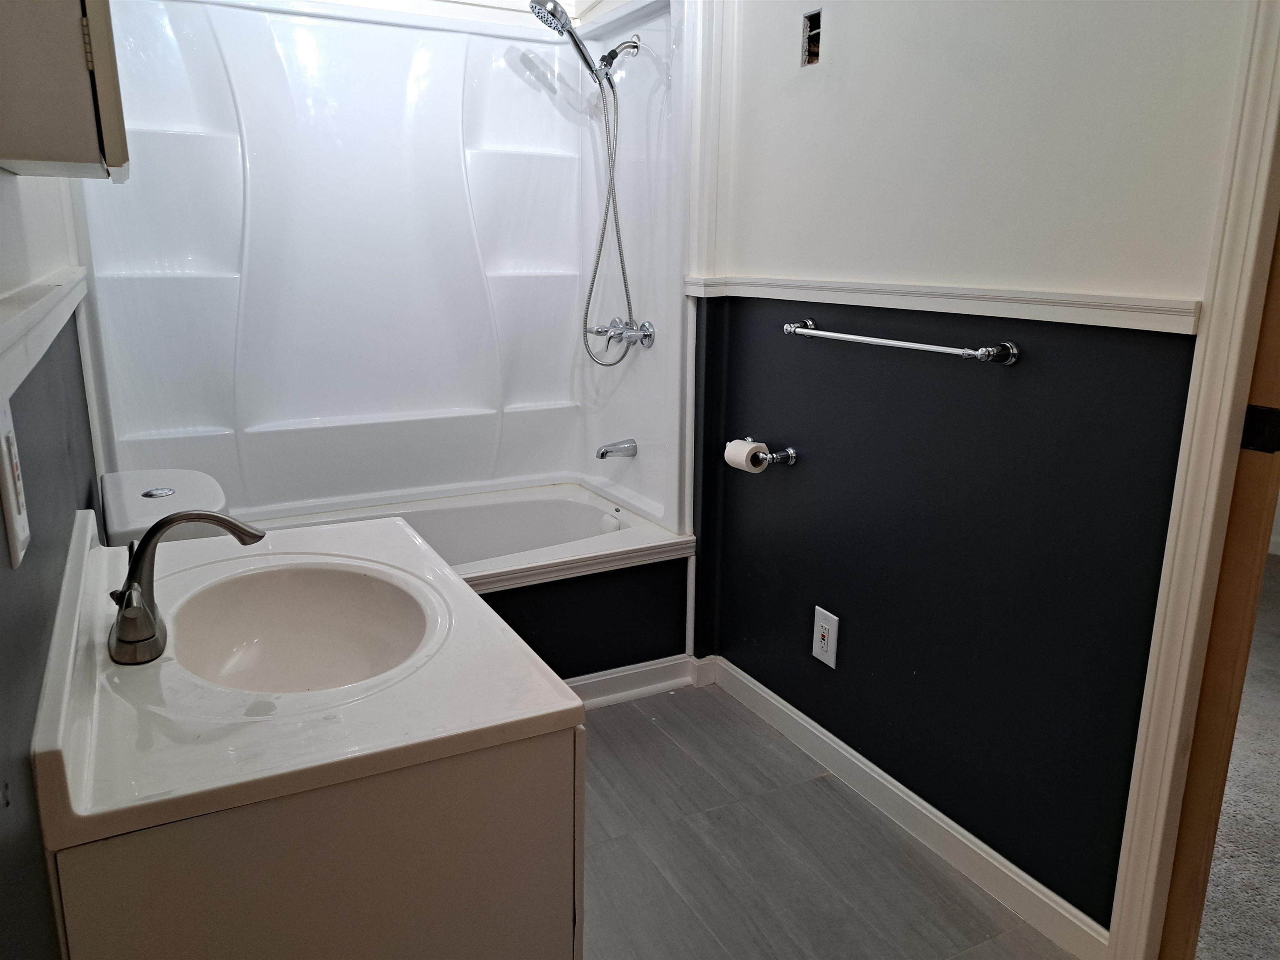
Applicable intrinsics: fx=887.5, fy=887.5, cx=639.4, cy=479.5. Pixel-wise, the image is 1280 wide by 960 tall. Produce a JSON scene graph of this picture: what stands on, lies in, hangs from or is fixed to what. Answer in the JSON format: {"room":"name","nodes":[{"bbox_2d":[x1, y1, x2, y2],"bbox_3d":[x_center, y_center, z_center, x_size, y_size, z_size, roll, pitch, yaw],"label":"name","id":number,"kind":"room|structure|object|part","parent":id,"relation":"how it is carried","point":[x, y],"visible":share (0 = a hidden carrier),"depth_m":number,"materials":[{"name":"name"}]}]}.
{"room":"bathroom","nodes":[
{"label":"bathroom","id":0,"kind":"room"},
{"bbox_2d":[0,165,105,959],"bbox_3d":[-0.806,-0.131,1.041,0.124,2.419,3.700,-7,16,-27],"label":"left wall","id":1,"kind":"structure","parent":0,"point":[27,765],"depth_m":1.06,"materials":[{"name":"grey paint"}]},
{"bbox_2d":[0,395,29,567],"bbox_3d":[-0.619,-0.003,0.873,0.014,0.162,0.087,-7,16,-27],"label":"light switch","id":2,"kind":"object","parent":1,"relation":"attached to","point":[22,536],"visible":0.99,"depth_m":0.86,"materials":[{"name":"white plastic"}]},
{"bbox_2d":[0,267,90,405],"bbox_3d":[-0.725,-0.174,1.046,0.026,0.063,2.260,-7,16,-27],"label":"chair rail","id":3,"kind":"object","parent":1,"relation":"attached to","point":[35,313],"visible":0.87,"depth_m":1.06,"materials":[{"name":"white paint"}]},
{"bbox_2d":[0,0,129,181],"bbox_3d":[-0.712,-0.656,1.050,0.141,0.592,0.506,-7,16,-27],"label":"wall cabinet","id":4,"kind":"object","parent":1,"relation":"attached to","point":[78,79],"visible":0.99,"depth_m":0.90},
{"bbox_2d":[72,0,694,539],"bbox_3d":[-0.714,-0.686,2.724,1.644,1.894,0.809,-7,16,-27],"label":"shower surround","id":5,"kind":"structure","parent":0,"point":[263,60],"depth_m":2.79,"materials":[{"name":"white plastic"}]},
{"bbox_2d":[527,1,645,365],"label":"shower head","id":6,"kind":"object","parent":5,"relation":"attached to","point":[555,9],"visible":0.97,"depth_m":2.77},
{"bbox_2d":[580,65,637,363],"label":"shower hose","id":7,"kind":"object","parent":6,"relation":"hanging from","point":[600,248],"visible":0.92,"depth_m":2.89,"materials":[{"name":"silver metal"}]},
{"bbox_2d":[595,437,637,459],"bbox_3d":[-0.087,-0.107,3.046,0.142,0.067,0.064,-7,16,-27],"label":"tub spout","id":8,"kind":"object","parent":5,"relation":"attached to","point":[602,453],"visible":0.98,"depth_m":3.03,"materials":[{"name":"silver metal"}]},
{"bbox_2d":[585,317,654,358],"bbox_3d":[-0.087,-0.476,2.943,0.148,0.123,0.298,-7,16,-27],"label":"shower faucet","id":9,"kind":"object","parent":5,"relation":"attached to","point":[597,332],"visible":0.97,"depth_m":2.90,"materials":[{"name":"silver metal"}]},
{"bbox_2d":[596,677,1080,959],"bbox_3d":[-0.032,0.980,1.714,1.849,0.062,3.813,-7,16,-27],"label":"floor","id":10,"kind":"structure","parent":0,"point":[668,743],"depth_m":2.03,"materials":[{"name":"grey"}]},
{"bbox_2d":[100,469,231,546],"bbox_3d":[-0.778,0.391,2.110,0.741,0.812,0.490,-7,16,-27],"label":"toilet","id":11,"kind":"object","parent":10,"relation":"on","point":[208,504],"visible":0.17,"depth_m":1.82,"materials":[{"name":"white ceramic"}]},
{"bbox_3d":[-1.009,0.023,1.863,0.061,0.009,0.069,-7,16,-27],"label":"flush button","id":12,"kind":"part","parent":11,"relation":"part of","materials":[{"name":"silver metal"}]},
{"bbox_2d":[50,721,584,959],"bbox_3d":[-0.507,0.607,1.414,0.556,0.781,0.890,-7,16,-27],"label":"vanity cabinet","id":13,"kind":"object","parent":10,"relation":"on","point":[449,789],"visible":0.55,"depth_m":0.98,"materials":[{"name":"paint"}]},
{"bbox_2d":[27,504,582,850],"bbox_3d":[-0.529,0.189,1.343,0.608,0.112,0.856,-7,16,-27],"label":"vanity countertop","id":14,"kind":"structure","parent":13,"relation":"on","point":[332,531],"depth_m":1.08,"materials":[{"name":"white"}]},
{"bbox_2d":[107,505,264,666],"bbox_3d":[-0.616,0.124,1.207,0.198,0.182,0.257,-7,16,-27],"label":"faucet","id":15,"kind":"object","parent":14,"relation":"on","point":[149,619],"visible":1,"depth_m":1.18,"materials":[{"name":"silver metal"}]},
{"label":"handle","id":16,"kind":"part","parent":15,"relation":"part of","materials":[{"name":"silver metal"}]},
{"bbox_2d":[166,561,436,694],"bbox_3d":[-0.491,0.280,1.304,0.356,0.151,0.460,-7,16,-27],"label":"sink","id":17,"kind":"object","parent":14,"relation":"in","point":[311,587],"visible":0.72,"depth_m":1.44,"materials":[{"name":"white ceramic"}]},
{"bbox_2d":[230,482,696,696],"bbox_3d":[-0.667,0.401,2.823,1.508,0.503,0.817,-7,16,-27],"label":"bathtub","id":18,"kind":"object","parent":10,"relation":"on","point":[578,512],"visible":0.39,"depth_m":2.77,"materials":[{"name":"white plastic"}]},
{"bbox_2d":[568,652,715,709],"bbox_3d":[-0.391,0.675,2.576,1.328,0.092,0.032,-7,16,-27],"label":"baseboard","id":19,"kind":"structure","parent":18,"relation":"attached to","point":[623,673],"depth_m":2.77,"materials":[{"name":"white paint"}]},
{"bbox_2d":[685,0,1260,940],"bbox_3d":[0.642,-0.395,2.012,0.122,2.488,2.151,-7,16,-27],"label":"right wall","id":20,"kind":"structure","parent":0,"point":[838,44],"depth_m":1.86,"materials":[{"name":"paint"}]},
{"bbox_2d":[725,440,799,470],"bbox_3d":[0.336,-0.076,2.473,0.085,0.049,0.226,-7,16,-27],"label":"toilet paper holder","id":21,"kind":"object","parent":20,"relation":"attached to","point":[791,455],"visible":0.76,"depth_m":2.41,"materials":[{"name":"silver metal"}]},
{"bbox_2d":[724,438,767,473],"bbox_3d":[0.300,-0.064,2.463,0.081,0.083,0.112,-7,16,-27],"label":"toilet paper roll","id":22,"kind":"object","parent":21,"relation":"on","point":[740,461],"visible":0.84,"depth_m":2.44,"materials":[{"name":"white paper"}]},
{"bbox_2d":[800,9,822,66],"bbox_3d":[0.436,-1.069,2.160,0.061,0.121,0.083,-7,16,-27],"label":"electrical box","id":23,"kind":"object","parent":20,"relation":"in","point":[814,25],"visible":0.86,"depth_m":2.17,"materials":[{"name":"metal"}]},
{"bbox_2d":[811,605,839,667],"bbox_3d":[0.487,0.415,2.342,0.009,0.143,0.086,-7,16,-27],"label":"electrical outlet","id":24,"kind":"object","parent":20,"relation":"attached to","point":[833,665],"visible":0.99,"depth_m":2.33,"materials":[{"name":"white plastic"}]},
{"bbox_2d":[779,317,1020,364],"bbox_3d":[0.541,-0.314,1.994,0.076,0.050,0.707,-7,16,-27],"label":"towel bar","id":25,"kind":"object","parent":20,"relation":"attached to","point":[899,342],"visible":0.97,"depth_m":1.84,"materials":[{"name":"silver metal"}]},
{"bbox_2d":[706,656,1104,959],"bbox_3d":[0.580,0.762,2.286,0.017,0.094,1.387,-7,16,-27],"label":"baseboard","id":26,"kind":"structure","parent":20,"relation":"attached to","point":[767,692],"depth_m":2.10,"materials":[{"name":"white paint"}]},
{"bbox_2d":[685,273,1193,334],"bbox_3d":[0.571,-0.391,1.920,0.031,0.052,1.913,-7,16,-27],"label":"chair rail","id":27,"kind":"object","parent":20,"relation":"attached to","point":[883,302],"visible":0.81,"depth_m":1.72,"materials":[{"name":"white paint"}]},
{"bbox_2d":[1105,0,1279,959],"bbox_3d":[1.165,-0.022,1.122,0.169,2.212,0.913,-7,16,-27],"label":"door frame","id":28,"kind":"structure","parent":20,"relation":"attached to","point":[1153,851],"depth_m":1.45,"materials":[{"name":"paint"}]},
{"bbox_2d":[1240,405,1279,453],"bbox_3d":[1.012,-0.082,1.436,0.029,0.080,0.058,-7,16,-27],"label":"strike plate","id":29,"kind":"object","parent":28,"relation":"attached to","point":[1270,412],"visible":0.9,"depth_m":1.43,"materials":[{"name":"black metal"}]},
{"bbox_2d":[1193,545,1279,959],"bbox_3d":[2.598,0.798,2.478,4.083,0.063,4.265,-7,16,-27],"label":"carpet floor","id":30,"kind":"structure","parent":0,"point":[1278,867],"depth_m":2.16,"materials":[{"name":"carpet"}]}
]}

--------------------

■ REQUIRED WORK ■
Wherever the string "chair" appears in the data above, report the whole line.

■ WORKED SOLUTION ■
{"bbox_2d":[0,267,90,405],"bbox_3d":[-0.725,-0.174,1.046,0.026,0.063,2.260,-7,16,-27],"label":"chair rail","id":3,"kind":"object","parent":1,"relation":"attached to","point":[35,313],"visible":0.87,"depth_m":1.06,"materials":[{"name":"white paint"}]},
{"bbox_2d":[685,273,1193,334],"bbox_3d":[0.571,-0.391,1.920,0.031,0.052,1.913,-7,16,-27],"label":"chair rail","id":27,"kind":"object","parent":20,"relation":"attached to","point":[883,302],"visible":0.81,"depth_m":1.72,"materials":[{"name":"white paint"}]},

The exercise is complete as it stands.